Quirky Temple alum left lasting effects on Ocean City

Ocean City publicist Mark Soifer is retiring after 45 years.

Ocean City public relations director Mark Soifer has been working for 45 years — and it all started with a three cent postcard.

In the mid-1960s, Soifer created a clothesline art exhibit that caught the attention of Dr. Marcia Smith, Ocean City’s first female physician. Smith sent him the postcard asking him to help organize an event for the city.

As Soifer heads towards retirement in January, the 1954 Temple journalism graduate looks back on the plethora of odd jobs he worked that led him to settling down with the Ocean City public relations staff.

He fell in love with writing at a young age when he discovered poetry, and started a humor column in college at The Temple News called ‘Verse and Worse.’ He never signed it with his name, only with “dedicated to the uneducated,” he said.

After graduating, he was immediately drafted into the army. Ending up in Houston, Texas, Soifer worked at Joe Ball Associates for only one summer before he was sent to Stuttgart, Germany.

In Stuttgart, Soifer wrote for “Ivy Leaves,” the newspaper of the Fourth Infantry Division and edited the 7th Corps JayHawk, a weekly American military newspaper.

Soifer had 16 poems published in the “Stars and Stripes edition column,” he said. “It was probably the best thing that happened to me, because I got training in the job I would eventually have and an outlet through the poetry I wrote.”

Soifer worked with people in Ocean City before B. Thomas Waldman, the mayor at that time, hired Soifer full-time for PR related jobs in 1971. Soifer has been there since.

“I start a lot of…unusual events,” Soifer said. “We needed publicity in those days, Ocean City had a low profile and a small advertising budget.”

The first event Soifer created was Martin Z. Mollusk Day: similar to Groundhog Day, a Hermit Crab comes out to find his shadow in May, predicting if summer is coming early.

Soifer wrote a whimsical article about the event for Ocean City’s public relations website, describing himself as the crab’s “spiritual advisor and chef,” and as the “only person who can communicate with Martin.”

“Martin Mollusk Day defined what Mark was about,” said Doug Bergen, the public information officer of Ocean City. “That sense of humor and goofy family-oriented type event is something Mark has duplicated time after time.”

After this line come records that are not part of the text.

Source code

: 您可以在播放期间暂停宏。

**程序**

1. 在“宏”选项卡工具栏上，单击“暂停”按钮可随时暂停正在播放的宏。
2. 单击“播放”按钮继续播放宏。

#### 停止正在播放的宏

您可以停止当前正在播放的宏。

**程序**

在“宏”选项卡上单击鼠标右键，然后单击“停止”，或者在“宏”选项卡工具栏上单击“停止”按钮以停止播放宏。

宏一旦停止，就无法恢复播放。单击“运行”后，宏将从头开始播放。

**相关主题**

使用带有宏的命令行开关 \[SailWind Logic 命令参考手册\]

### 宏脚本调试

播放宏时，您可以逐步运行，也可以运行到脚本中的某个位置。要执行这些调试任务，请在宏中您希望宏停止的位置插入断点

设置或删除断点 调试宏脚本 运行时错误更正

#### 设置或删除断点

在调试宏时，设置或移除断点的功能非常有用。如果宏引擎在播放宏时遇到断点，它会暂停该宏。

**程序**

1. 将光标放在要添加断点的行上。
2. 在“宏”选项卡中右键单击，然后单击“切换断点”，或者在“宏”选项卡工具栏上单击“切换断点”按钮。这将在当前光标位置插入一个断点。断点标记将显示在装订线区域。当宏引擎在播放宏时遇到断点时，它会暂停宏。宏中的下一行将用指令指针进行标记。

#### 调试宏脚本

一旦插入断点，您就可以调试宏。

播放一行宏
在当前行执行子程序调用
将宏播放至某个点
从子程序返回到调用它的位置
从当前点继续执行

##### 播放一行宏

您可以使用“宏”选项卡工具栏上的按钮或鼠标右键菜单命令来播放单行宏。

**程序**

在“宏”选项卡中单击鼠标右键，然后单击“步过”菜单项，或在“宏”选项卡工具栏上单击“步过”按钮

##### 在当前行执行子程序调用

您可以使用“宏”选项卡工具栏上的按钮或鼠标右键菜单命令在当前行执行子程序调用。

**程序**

Soifer remembers watching a pie-eating contest that led to the creation of more goofy events.

“It was gross. People were spitting out all over each other,” Soifer said. “I said, we should provide an artistic pie contest. Why don’t we do something with salt water taffy? And then I said…let’s make it all week.”

Soifer’s idea resulted in a “Weird Contest Week” of food-building events, including “salt water taffy sculpting,” “french fry sculpting,” and “That’s the Way The Cookie Crumbles,” where participants transform a giant cookie into a work of art.

“I noticed my grandkids liked to run around screaming naked, so we started Little Miss Chaos and Little Mr. Chaos,” Soifer said. “Kids sit on stage and bang pots and pans making as much noise as they can, while we play Dire Strait’s music.”

Soifer even created something called the Quiet Festival, opening the ceremonies by dropping a pin and forming the World’s Only Wind Chimes band.

For the festival, he wrote lyrics for an original song “Brother, can you spare a chime” taken from the depression song, “Brother, can you spare a dime,” Soifer said. He laughed exclaiming, “It’s been on the windchime charts for 50 weeks.”

His work didn’t only focus on creating ridiculously fun events. In the 80s, Soifer heard the mayor of Wildwood, New Jersey, had “worked out something with the state to add tax to promote tourism,”he said. “I went to our mayor and said, this is something we should do.”

Soifer contacted the state and got an abling legislation to be passed by city council, and thus created the Ocean City tourism commission.  

“It’s brought in millions of dollars in advertising, so I pay for my salary,” Soifer said.

Soifer, a family man, was the ideal person to create perfect events for the community.

“He’s never met a pun he didn’t like, and he has a heart of gold,” Bergen said.  “So many people can talk to him on a personal level.”

Soifer will be married to his wife, Toby, for 60 years in January, and together they have four children and eight grandchildren.  

His plan for retirement is to keep writing. He’s written nine books of poetry and has quite a few poems published. “I’m 84, so I better get going,” he said. “The latest book I had is called ‘A Nation of Things’ and it’s about inanimate objects. Not ideas about the thing, but the thing itself.”

Soifer attributes much of his achievement in his diverse background of work to listening.

“The main thing is to listen to people,” Soifer said. “You’re not king of the hill or anything, you’re dependent on people to help you – I don’t like this boss attitude,” he added. “That’s my motto.”